▸ 問題 A
記録のうち、「8,19 so that I can note it correctly.」を含む行から読み始め、「The answer is 9,01」を含む行までを、「clock」を「watch」に置き換えて書き写してください。画像は解答に含めないでください。

====== 提示文

CDPとはマーケティング用語で、顧客データ基盤のことです。昨今、ますますCDPの必要性が高まっており、導入する企業も増加しています。

この記事では、 CDP導入を検討しているマーケティング担当者に向けて、CDPが必要な理由や導入メリット、CDP導入時にするべきことなどを解説します。 ぜひお役立てください。

1.CDPとは

CDPとは「Customer Data Platform(カスタマーデータプラットフォーム)」を略した言葉で、日本語に訳すと「顧客データ基盤」となります。具体的には、「1人ひとりの顧客データを収集・管理・分析するためのプラットフォーム」のことです。CDPでは顧客の性別や年齢だけではなく、 さまざまな顧客データを収集し分析するため、顧客に合わせたマーケティング活動に役立ちます。

2.CDPの必要性が高まった理由

インターネットの普及により顧客の購買行動に変化が起きているため、マーケティング施策を立案する際に、より詳細な顧客データが必要となっています。そのためCDP導入の必要性が高まっています。また、マスマーケティングに加えて、One to Oneマーケティングが重要視されるようになったことも要因となり、CDPを用いた顧客データの収集・分析・活用の重要性が高まってきました。

============

▸ 問題 B
提示文の「インターネットの普及により」で始まる段落を、主な内容を保ったまま箇条書きにまとめなさい。

====== 提供資料

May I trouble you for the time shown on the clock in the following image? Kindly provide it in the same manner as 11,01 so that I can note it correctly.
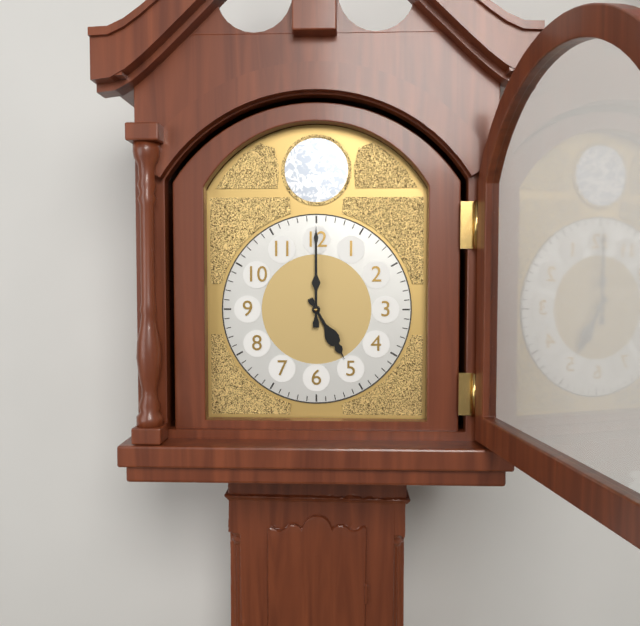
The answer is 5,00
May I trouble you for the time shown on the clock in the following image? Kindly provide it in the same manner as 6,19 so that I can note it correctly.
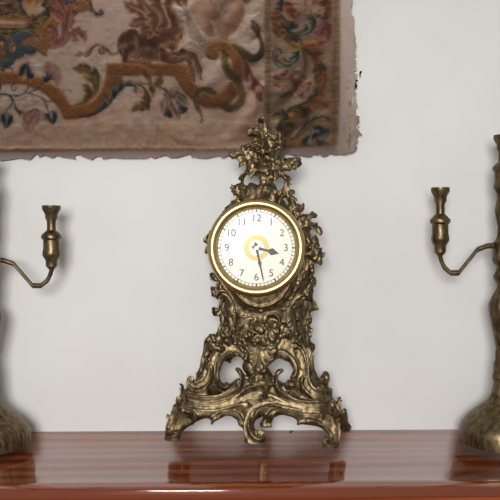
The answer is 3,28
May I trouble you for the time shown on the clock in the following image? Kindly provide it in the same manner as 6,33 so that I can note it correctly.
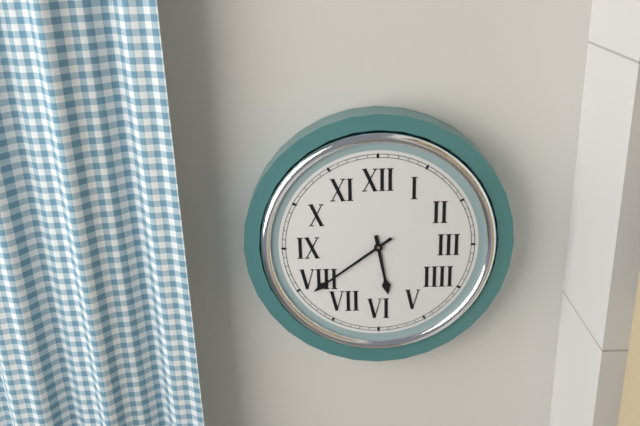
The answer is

============
====== 提供資料

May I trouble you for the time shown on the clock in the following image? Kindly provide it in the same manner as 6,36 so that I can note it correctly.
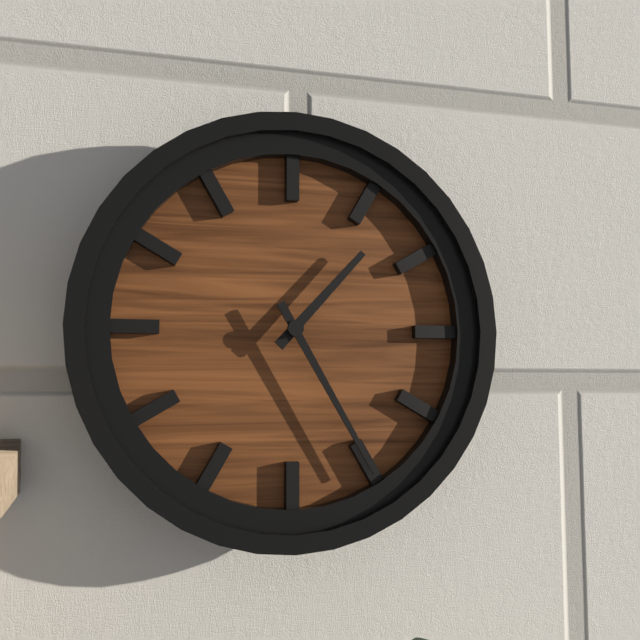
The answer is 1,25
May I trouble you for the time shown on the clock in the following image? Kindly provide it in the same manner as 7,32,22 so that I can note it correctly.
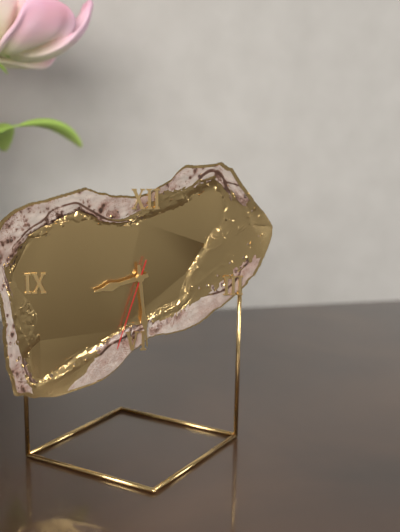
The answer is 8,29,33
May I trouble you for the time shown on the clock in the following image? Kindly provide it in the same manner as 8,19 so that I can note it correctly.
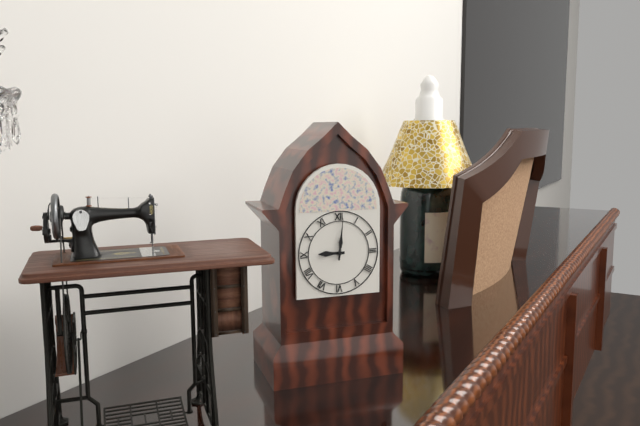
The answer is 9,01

============
====== 提供資料

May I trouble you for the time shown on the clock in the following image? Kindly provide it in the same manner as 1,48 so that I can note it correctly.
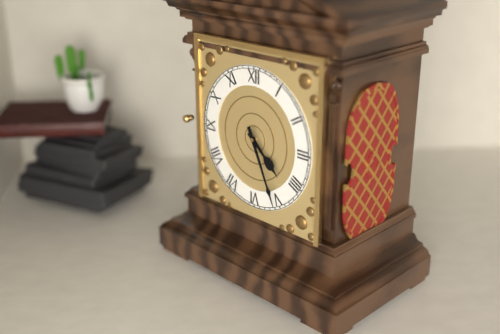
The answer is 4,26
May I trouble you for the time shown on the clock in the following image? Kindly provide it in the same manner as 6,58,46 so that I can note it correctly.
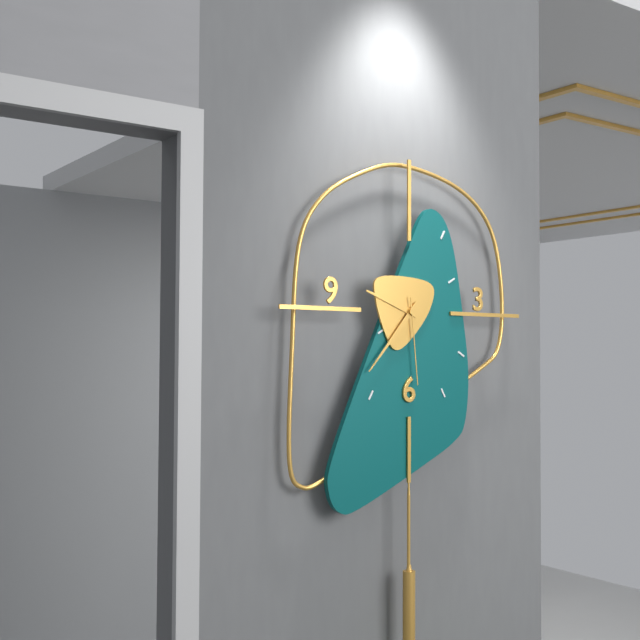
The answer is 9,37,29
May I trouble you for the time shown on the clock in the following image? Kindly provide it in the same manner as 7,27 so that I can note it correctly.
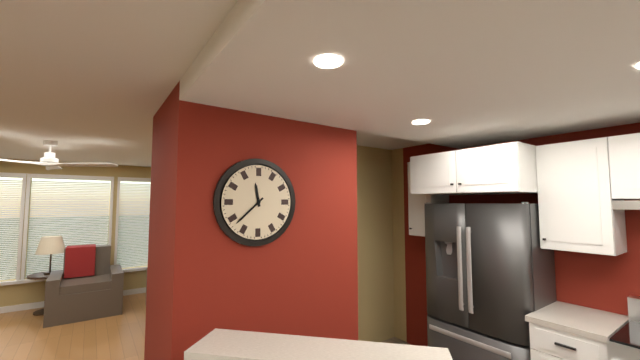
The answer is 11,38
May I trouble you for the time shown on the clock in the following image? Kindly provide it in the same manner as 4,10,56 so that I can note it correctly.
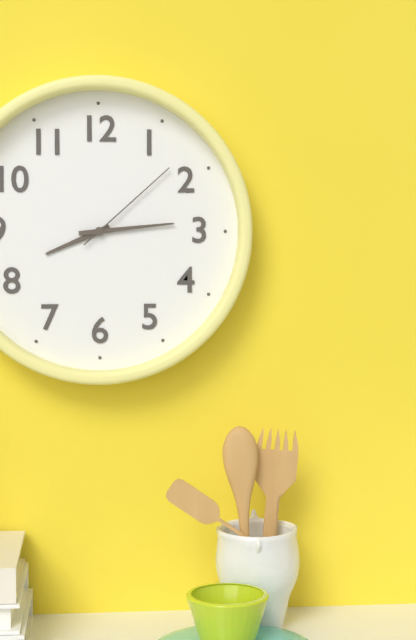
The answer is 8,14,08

============

▸ 解答例 A
May I trouble you for the time shown on the watch in the following image? Kindly provide it in the same manner as 8,19 so that I can note it correctly.
The answer is 9,01

▸ 解答例 B
- インターネットの普及で顧客の購買行動が変化し、施策立案により詳細な顧客データが必要になった。
- そのためCDP導入の必要性が高まっている。
- マスマーケティングに加えOne to Oneマーケティングが重視されるようになったことも要因である。
- これにより、CDPを用いた顧客データの収集・分析・活用の重要性が高まった。